> **WHAT TO WORK ON**
Can you write out every line of the entries below word for word, leaving the pictures out?

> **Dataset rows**
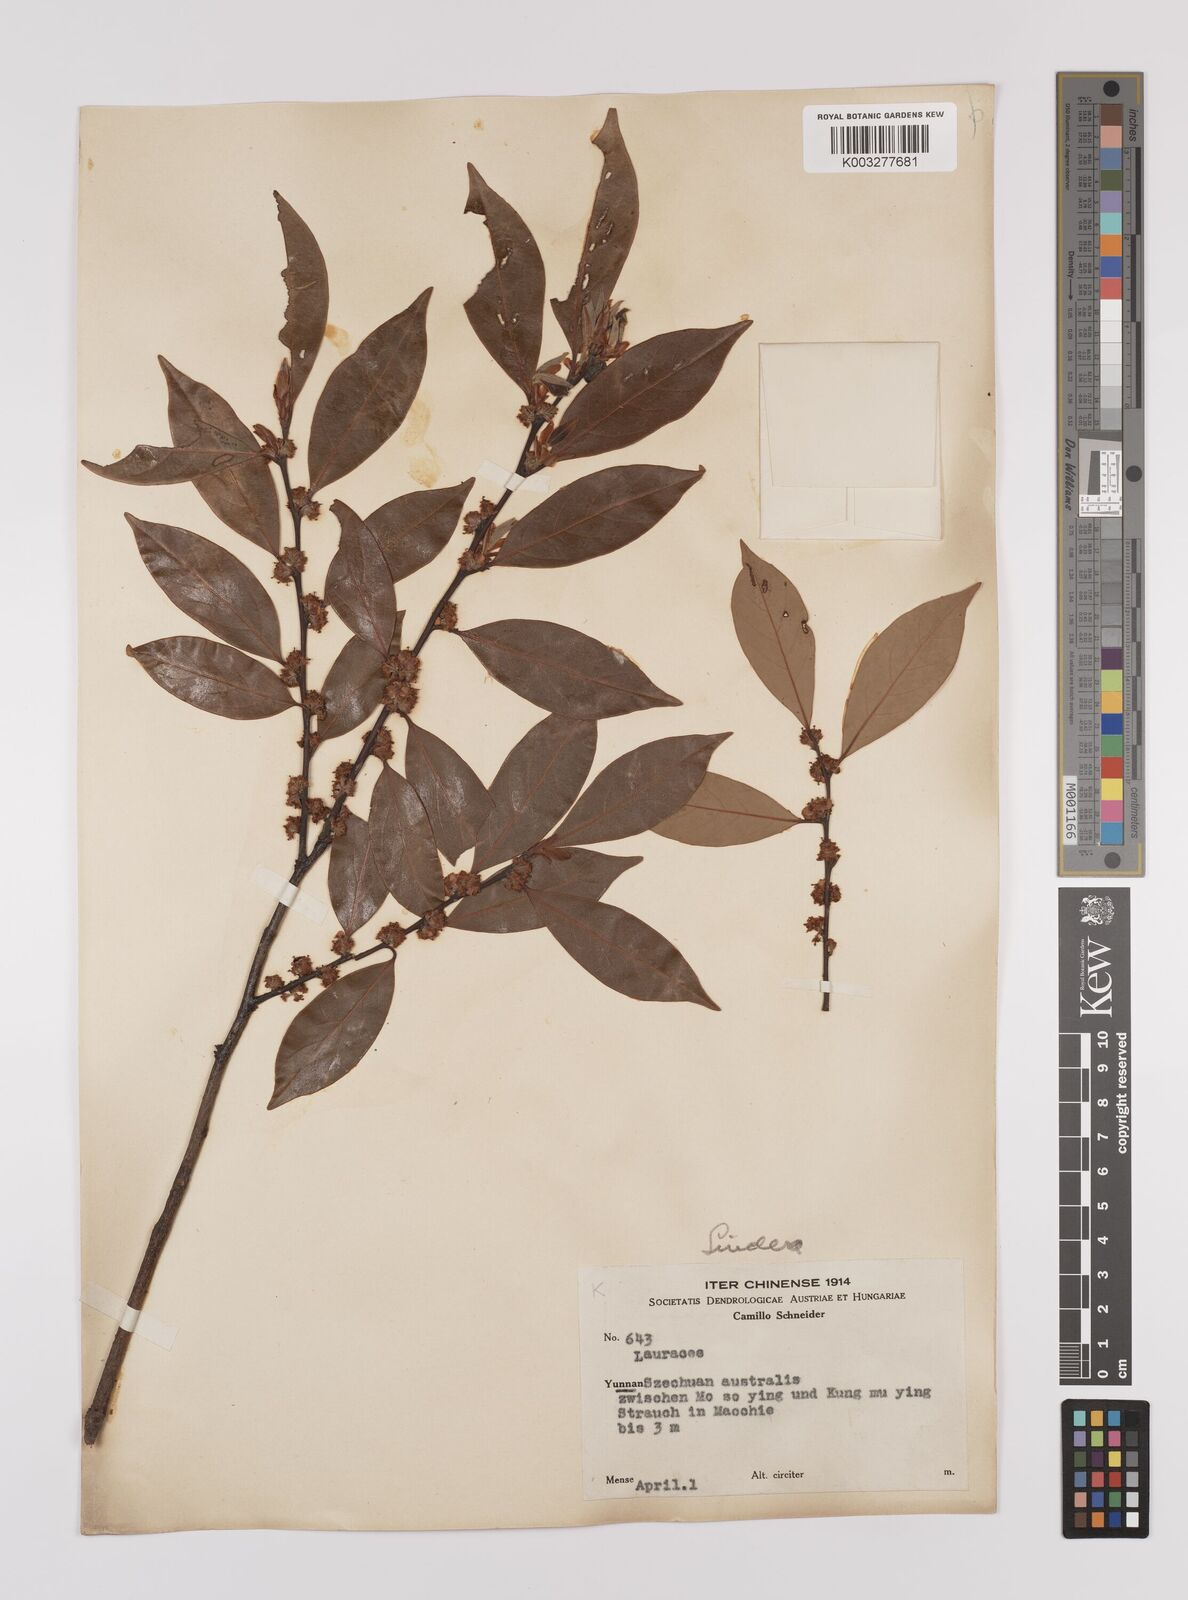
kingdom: Plantae
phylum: Tracheophyta
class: Magnoliopsida
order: Laurales
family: Lauraceae
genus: Litsea
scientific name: Litsea rotundifolia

> **RESULT OF THIS TASK**
kingdom: Plantae
phylum: Tracheophyta
class: Magnoliopsida
order: Laurales
family: Lauraceae
genus: Litsea
scientific name: Litsea rotundifolia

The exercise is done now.